On the cost side, management expects the realignment to yield about $70 million in non-GAAP cost savings in 2026, with a full-year run rate of roughly $150 million as lower payroll and overhead expenses take effect. Excluding acquisition and restructuring costs, Wix projects free cash flow of about $420 million for the year, an increase of $20 million versus previous plans. The company also said it will maintain its free cash flow margin guidance in the high-teens percentage range.

Most of the restructuring charges are expected to be recorded in the second quarter of 2026, with cash outlays for those charges anticipated in the second half of the year. Management framed the changes as a reallocation intended to concentrate investment on strategic priorities while lowering ongoing cost levels through reduced payroll and overhead.
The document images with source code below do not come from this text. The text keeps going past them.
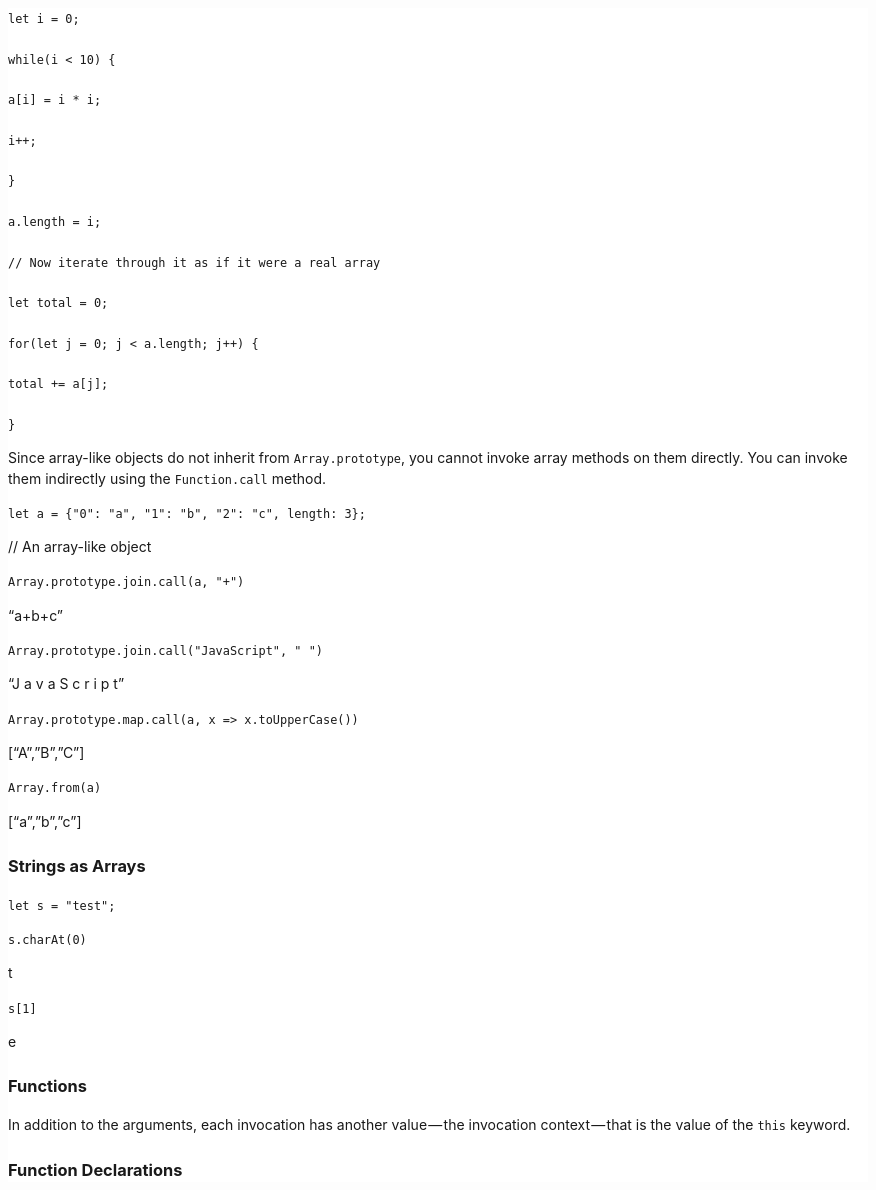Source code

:     let i = 0;

    while(i < 10) {

    a[i] = i * i;

    i++;

    }

    a.length = i;

    // Now iterate through it as if it were a real array

    let total = 0;

    for(let j = 0; j < a.length; j++) {

    total += a[j];

    }

Since array-like objects do not inherit from `Array.prototype`, you cannot invoke array methods on them directly. You can invoke them indirectly using the `Function.call` method.

`let a = {"0": "a", "1": "b", "2": "c", length: 3};`

// An array-like object

`Array.prototype.join.call(a, "+")`

“a+b+c”

`Array.prototype.join.call("JavaScript", " ")`

“J a v a S c r i p t”

`Array.prototype.map.call(a, x => x.toUpperCase())`

\[“A”,”B”,”C”\]

`Array.from(a)`

\[“a”,”b”,”c”\]

### Strings as Arrays

`let s = "test";`

`s.charAt(0)`

t

`s[1]`

e

### Functions

In addition to the arguments, each invocation has another value — the invocation context — that is the value of the `this` keyword.

### Function Declarations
Contextual note: The company has communicated specific numerical impacts and timing for charges, expected savings, and revised bookings and revenue figures as part of this reorganization. No additional details beyond those published by the company were provided.

Risks

  • Short-term financial impact from $30-35 million in pre-tax restructuring charges and the expected $25 million revenue reduction could pressure margins and investor sentiment - sectors affected include technology and software.
  • A slowdown in the Partners business in late May and early June that exceeded expectations introduces execution risk for channel-dependent revenue streams - this affects partner ecosystems and services tied to platform distribution.
  • Cash payments for most restructuring costs are expected in the second half of 2026, creating timing risk around cash flow and expense recognition despite the company maintaining its free cash flow margin guidance.